Step One: Unthread your machine (if is threaded) and pull up a good 18" of thread out of the bobbin. Then thread the machine needle from the rear. That's right, instead of poking the thread end into the eye from the front, poke it through from the back.

Step Two: Draw the thread upward toward the uptake lever.

Step Three: Draw the thread over the uptake lever, right to left. Remember, we are threading the machine "backwards." (Confession time: I took these photos as much to remind myself how to prepare for this unusual technique as I did so I could teach you how to do it!)

Step Four: Draw the thread down through the tension disc.

And up again. You will still have a good length of thread left.

Step Five: Draw out the length of thread from left to right.

And lay it across the top of your machine, allowing the thread to dangle off the edge. You're ready to sew your dart now.

Tuesday, June 08, 2010

Recycled Fashions: A Force To Be Reckoned With

A sewing and fashion trend that's hot these days is the recycling (upcycling?) of old clothing into new garments by altering, cutting, splitting, embellishing, and repurposing. It makes perfect sense. Quality fashion fabric is hard for us home sewers to find. Why not scavenge it from discarded clothes? It also fits into our enhanced sensibility about conservation and ecology. I went to a science museum in Toronto a couple years ago and saw an exhibit that debunked the old "it all rots in the landfill" wisdom. Among the still-perfectly-good items that had been excavated and put on display was a pair of Wrangler jeans. They had been underground for 35 years!

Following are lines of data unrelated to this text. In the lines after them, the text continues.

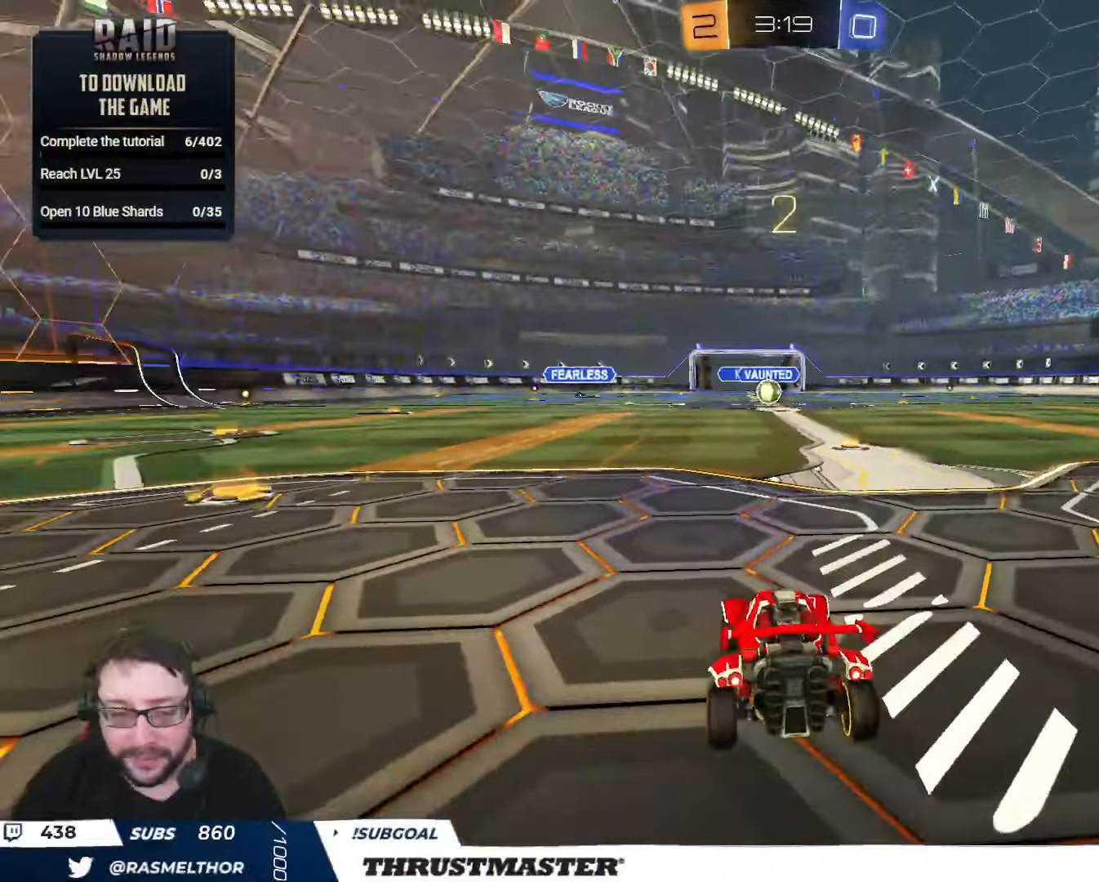
{"buttons": ["R2"], "left_stick": "center", "right_stick": "center", "events": [[400, "Y", "down"], [500, "Y", "up"]]}
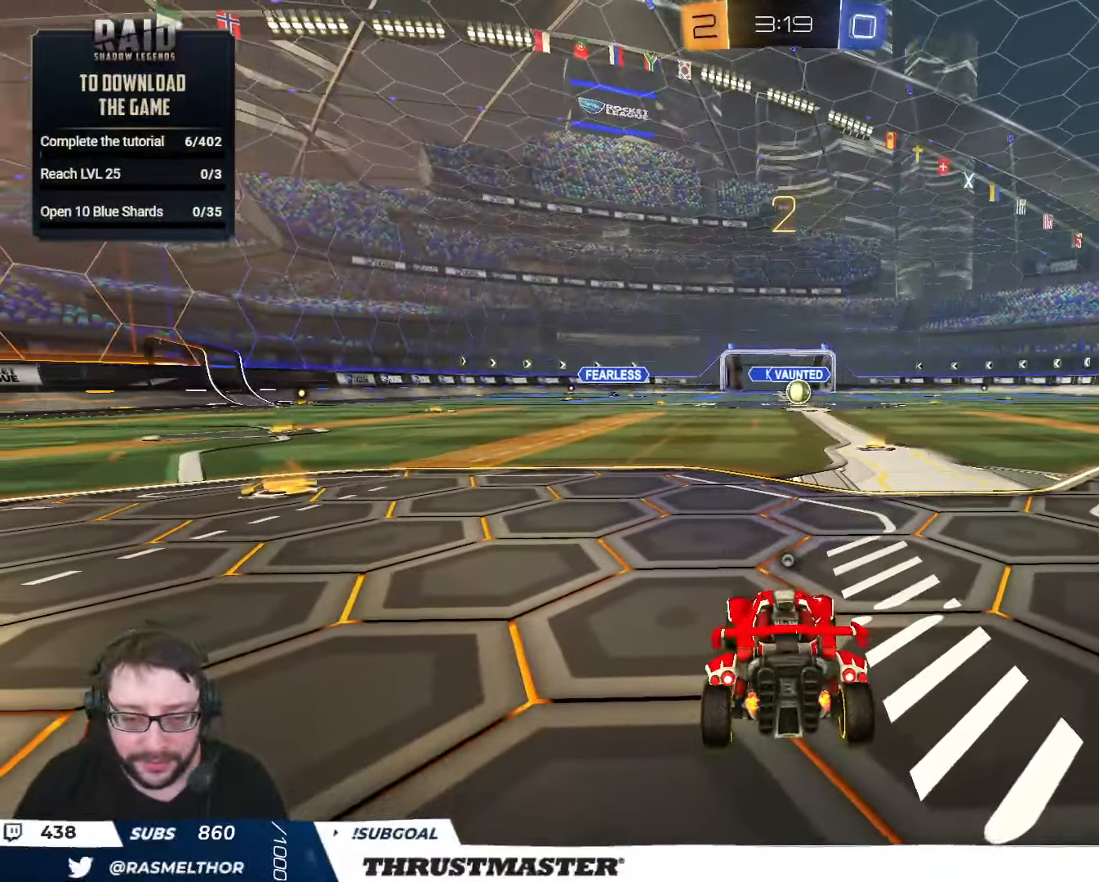
{"buttons": ["R2"], "left_stick": "center", "right_stick": "center", "events": [[333, "Y", "down"], [400, "Y", "up"]]}
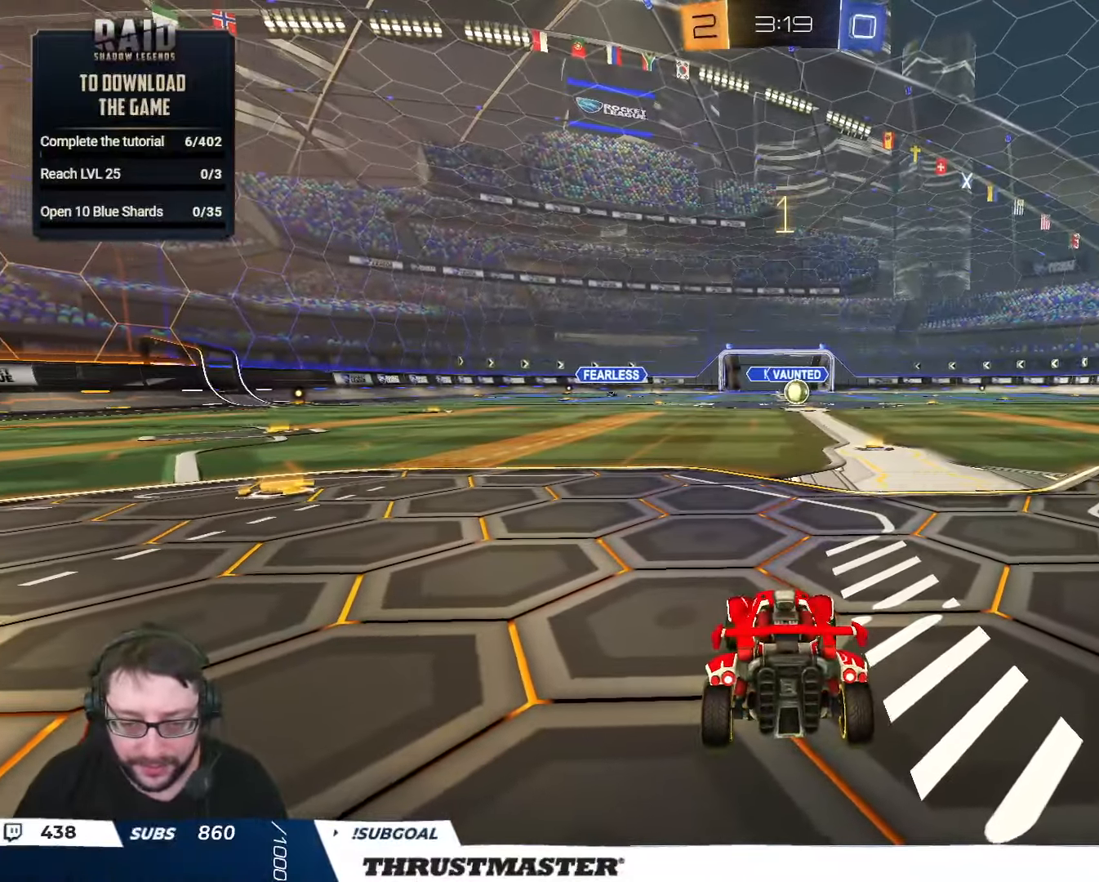
{"buttons": ["B", "R2"], "left_stick": "center", "right_stick": "center", "events": [[217, "B", "down"]]}
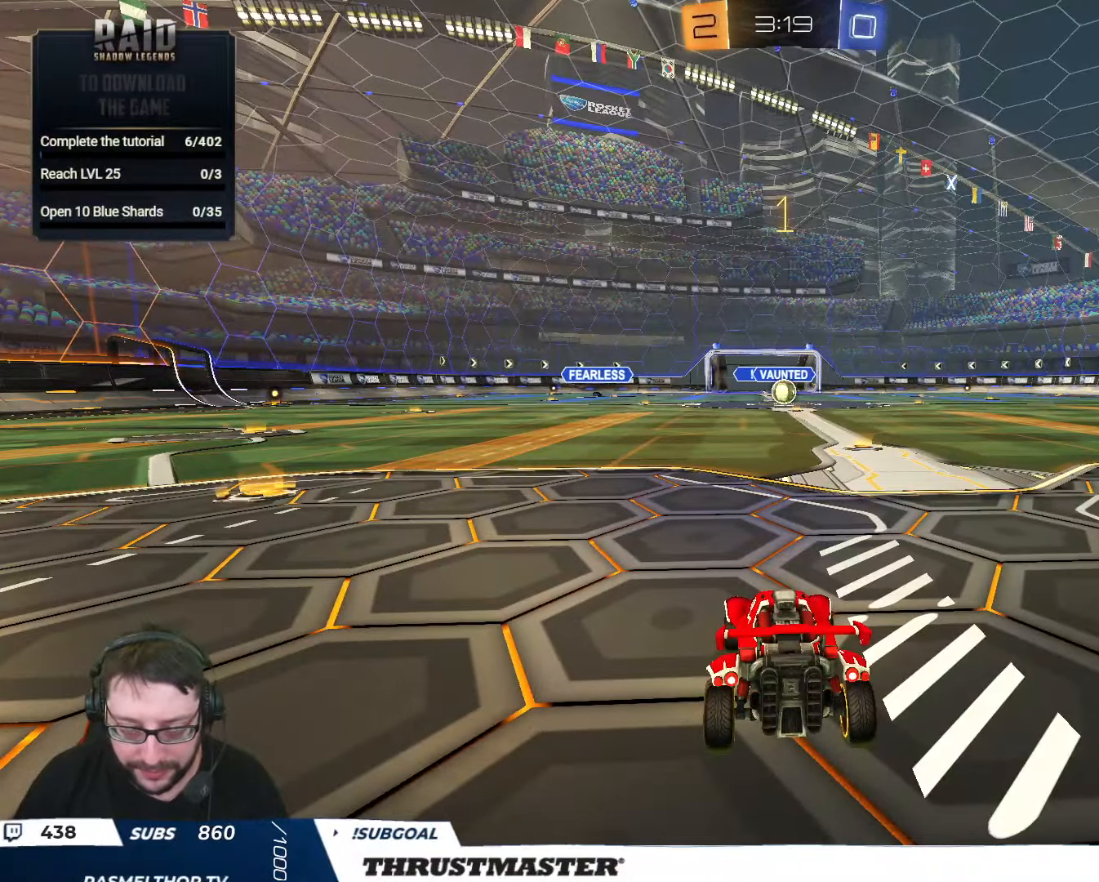
{"buttons": ["B", "R2"], "left_stick": "center", "right_stick": "center", "events": [[317, "left_stick", "up-right"], [483, "left_stick", "center"]]}
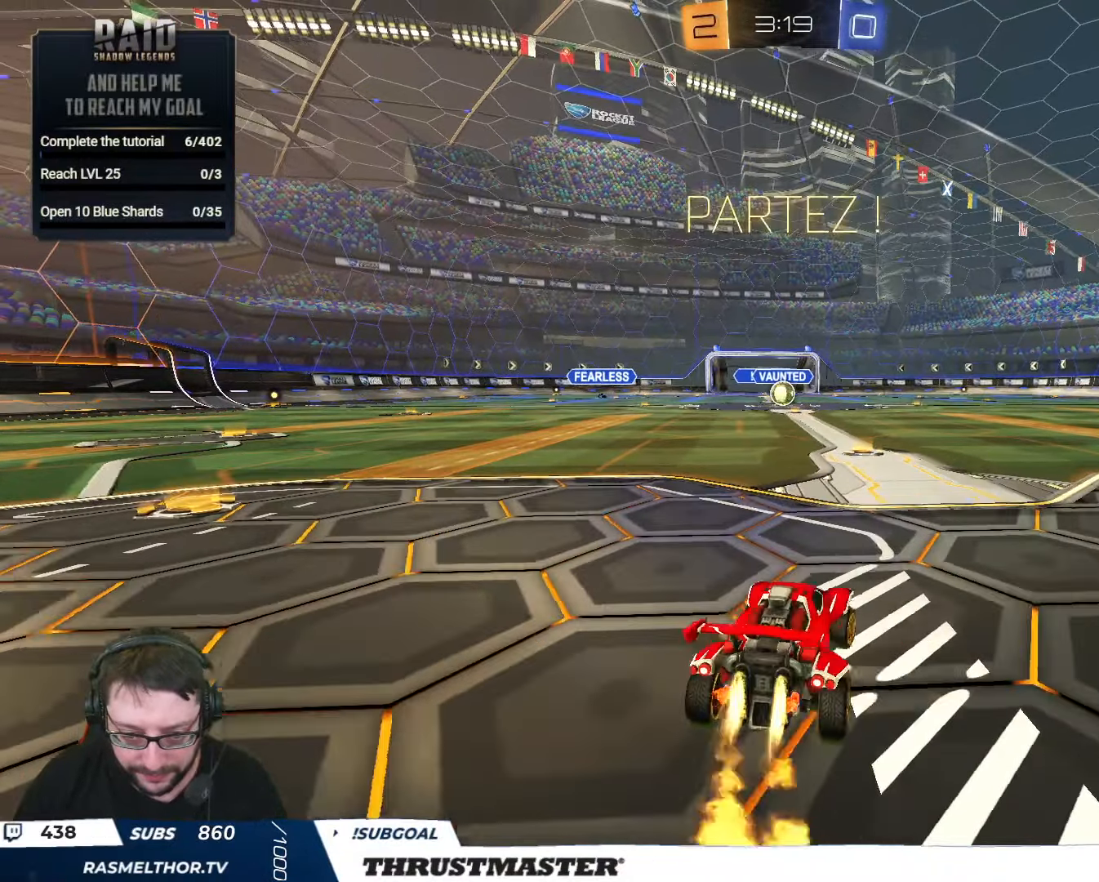
{"buttons": ["B", "Y", "L2", "R2"], "left_stick": "down-left", "right_stick": "center", "events": [[217, "A", "down"], [267, "left_stick", "up-left"], [300, "L2", "down"], [317, "A", "up"], [367, "A", "down"], [417, "left_stick", "down-left"], [467, "A", "up"], [467, "Y", "down"]]}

Still, I'm having some trouble looking at this trend as an avenue for my own creativity. Here's an old calico "housedress" that's been in my closet for about 20 years. I bought it at a garage sale. It's easy to tell someone sewed it at home about 50+ years ago. I've worn it, and worn it, and even had compliments on it. But I've always felt it needed help, somehow. But what to do? And is it really worth it? As a home sewer who works with patterns published for the home sewing market, this recycling project has me stumped.

Monday, June 07, 2010

I'm Berserk for Peach Berserk

I've not often wished I were someone else, but if I had a chance to slip into another person's skin, I would choose to inhabit the amazing, fabulous, and exuberant Kingi Carpenter, proprietess of the Toronto boutique, Peach Berserk. She is my hero!

Kingi, a former art student, sells one-of-a-kind and custom fashions made on the premises from silks and cottons she has screenprinted by hand with her own original, crazy, and delightful designs. She always says she got her inspiration for Peach Berserk when she visited Paris and looked everywhere for a dress that had Eiffel Towers printed on it. No Eiffel Tower dress was in evidence anywhere. Kingi thought that was just a shame and went home to Toronto and made her own fabric, "so no girl would have to go without Eiffel Towers on her dress again!"

From there, she used all sorts of other imagery — everything from flowers, to kitchen implements, to David Bowie — for her 100+ silkscreen designs, and more keep coming every year. Each and every one is sold in any color fabric and ink the customer chooses, and you're encouraged to mix and match freely, even on the same garment. For those who are decision-impaired and in a hurry, a selection of clothing off the rack is available. Peach Berserk is the go-to spot in Ontario for "out-there" prom dresses, and even does a great wedding clothes business as well.

I'm a fan of "outsider" fashion, and yeah, I love the reinterpreted Bettie Page look that's so popular among the roller girl/rockabilly crowd. But I love Kingi's unapologetic celebration of femininity in her clothing. There is no hard-edged irony or parody in her silhouettes. She even has a print called "I Enjoy Being A Girl." I love that she loves color and can't live without it. I love that she teaches others the fun art of silkscreening in monthly workshops right in the shop. I try to bring a little of her spirit to my own life and sewing, but don't quite make it. Speaking of which, I want to decide what to do with my own Eiffel Tower fabric!